Jose Nuno is a member of Genentech’s Utility Operations group that keeps the 10-building integrated campus running.
“Our campus receives 12,000 volts of electricity from PG&E supplemented by over 29,000 solar panels,” Nuno said. “This massive array produces 8.9 megawatts of power providing 24 percent of the site’s total electrical needs — equivalent to powering more than 22,000 homes or removing 23,000 cars from the roads for a year — over the course of the system’s lifespan. Genentech’s goal is to have 20 percent of all energy used coming from sustainable resources by 2020.”
The Solano County site also has six backup diesel generators producing 2 megawatts of power each, enough to power half of Vacaville for 12 hours.
Production of biologics requires ultrapure steam and refrigerated water. About 500,000 gallons of potable city water is processed each day. It initially contains 500 microsiemens per centimeter. Also the name of a German company founded by the discoverer, siemens is a unit of measurement of electrical conductivity of particles commonly found in water.

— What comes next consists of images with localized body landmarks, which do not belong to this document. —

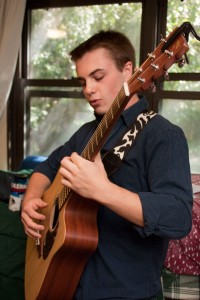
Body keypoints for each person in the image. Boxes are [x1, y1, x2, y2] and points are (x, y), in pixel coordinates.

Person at [21, 30, 193, 300]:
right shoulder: (86, 134)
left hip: (125, 293)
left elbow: (179, 217)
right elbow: (46, 168)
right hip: (65, 287)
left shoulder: (162, 135)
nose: (88, 89)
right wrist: (30, 201)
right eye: (83, 81)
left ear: (128, 71)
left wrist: (102, 190)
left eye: (98, 77)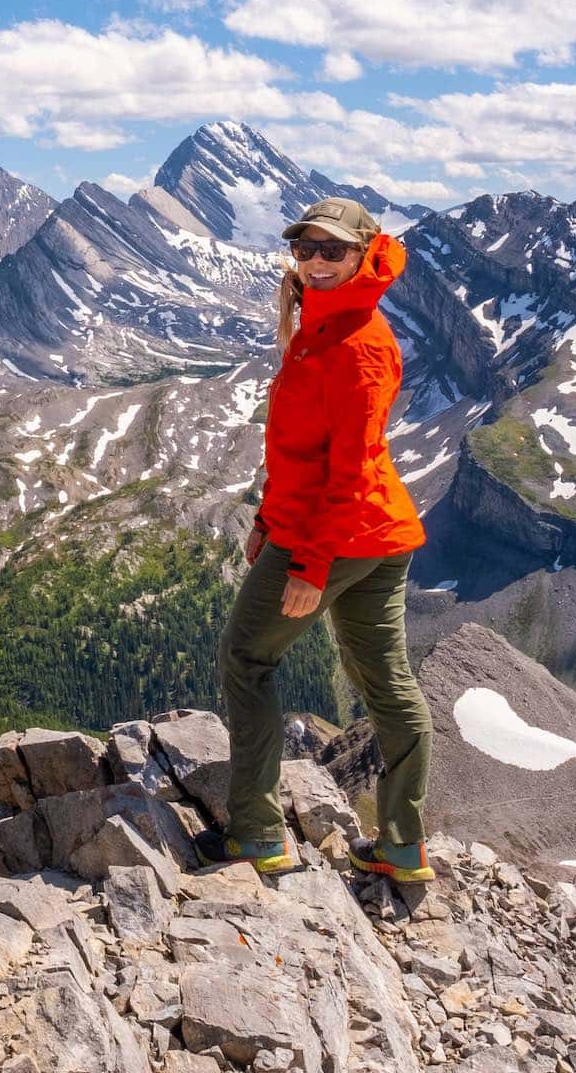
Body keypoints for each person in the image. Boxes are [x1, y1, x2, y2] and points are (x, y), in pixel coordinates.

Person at [207, 196, 435, 882]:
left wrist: (309, 563)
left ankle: (256, 831)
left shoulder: (360, 345)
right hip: (376, 535)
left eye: (331, 250)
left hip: (339, 534)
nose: (314, 260)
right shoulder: (323, 325)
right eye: (304, 249)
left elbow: (349, 470)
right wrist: (267, 520)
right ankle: (401, 847)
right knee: (387, 684)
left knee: (246, 658)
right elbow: (301, 452)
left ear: (364, 253)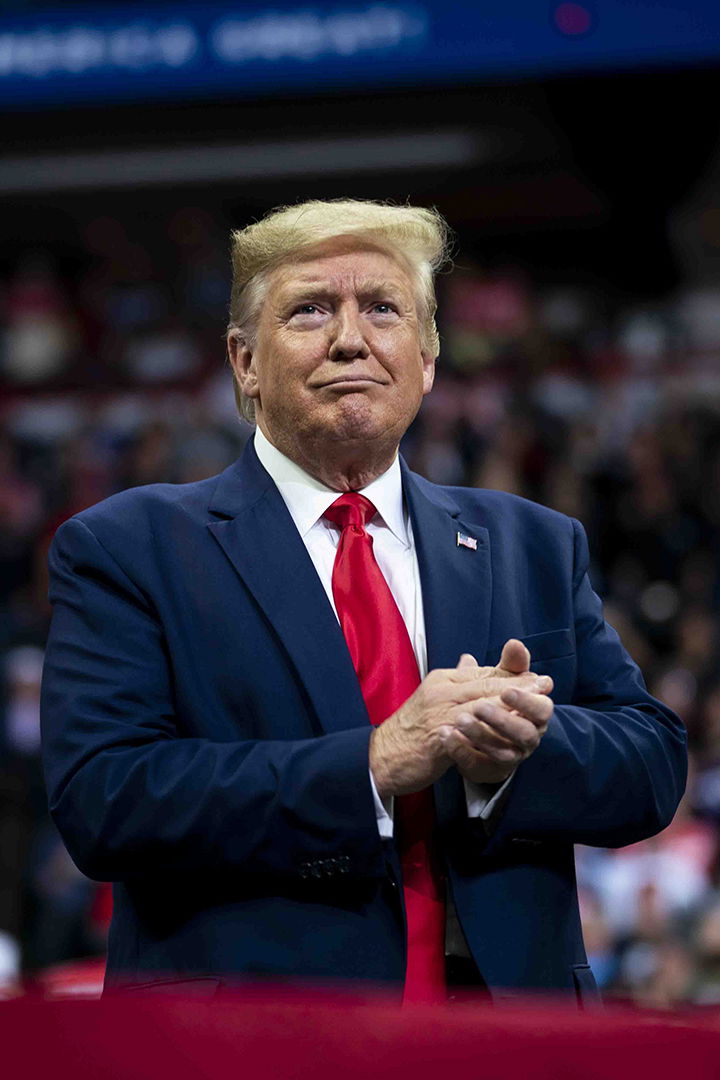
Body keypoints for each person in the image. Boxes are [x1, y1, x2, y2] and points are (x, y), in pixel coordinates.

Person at [41, 200, 687, 1005]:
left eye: (383, 309)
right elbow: (106, 800)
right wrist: (370, 767)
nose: (351, 338)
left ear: (425, 361)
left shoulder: (535, 544)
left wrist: (519, 752)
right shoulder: (128, 546)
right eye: (310, 310)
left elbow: (653, 763)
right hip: (249, 1047)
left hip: (506, 1041)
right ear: (244, 362)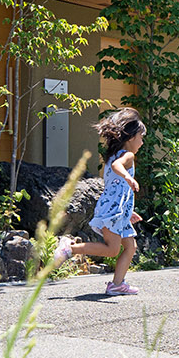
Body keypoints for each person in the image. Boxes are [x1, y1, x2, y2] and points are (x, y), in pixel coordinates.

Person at [51, 107, 145, 296]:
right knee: (112, 250)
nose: (142, 142)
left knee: (130, 246)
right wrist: (128, 177)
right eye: (141, 137)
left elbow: (115, 188)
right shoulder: (126, 156)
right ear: (131, 138)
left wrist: (128, 211)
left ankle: (117, 284)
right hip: (113, 210)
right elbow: (119, 170)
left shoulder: (114, 155)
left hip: (116, 210)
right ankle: (70, 248)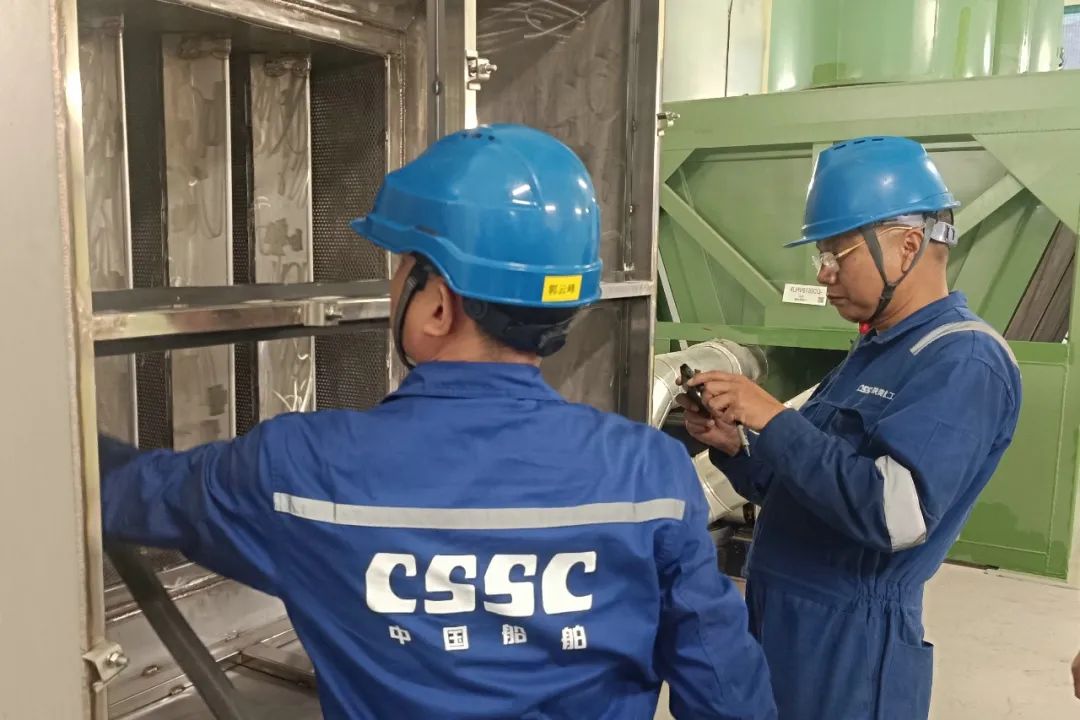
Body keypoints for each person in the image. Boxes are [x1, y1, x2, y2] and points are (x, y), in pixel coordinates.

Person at [99, 124, 776, 720]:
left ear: (437, 306)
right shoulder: (650, 475)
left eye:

Genentech’s water is next run through water-softeners that remove calcium and magnesium then through a reverse osmosis process to remove all but 10 microsiemens of particulate matter. The final goal of having less than 2 microsiemens is achieved through a vapor-compression “still” that vaporizes water and condenses it.
All these critical utility operations are monitored from a control center where multiple screens display the status of every system in green (good), yellow (pay attention to this) or red (must fix as soon as possible) color codes.
“Our staff maintains and calibrates equipment throughout the facility, manages all lab equipment, develops and delivers technical training to staff, while also managing the metrology lab and the maintenance shop responsible for equipment rebuilds and fabrications of new components,” said Craig Doerfert, who leads the maintenance and operations group. “These onsite services save Genentech time, money and downtime – while often eliminating the need for factory representative outcalls for assistance.”
For earthquake protection, the facility has steel lateral cross-bracing throughout and large metal balls under the structure that would allow the buildings to move without collapsing in up to a 7-point Richter scale event.
Pankau said Genentech is partnering with the best and brightest research scientists in the industry to realize the potential of personalized health care and bring new medicines to patents faster, while finding ways to ensure patient access to these treatments.
“Those who work here consider it a privilege to make medicines that change people’s lives,” Pankau said. “Everyone has a singular mission with a heart-felt commitment to provide treatment therapies in a safe and efficient process that addresses serious or life threatening medical conditions. It takes a lot of dedicated people to do this — and they are making a monumental difference as we continue to look for more meds to add to our portfolio.”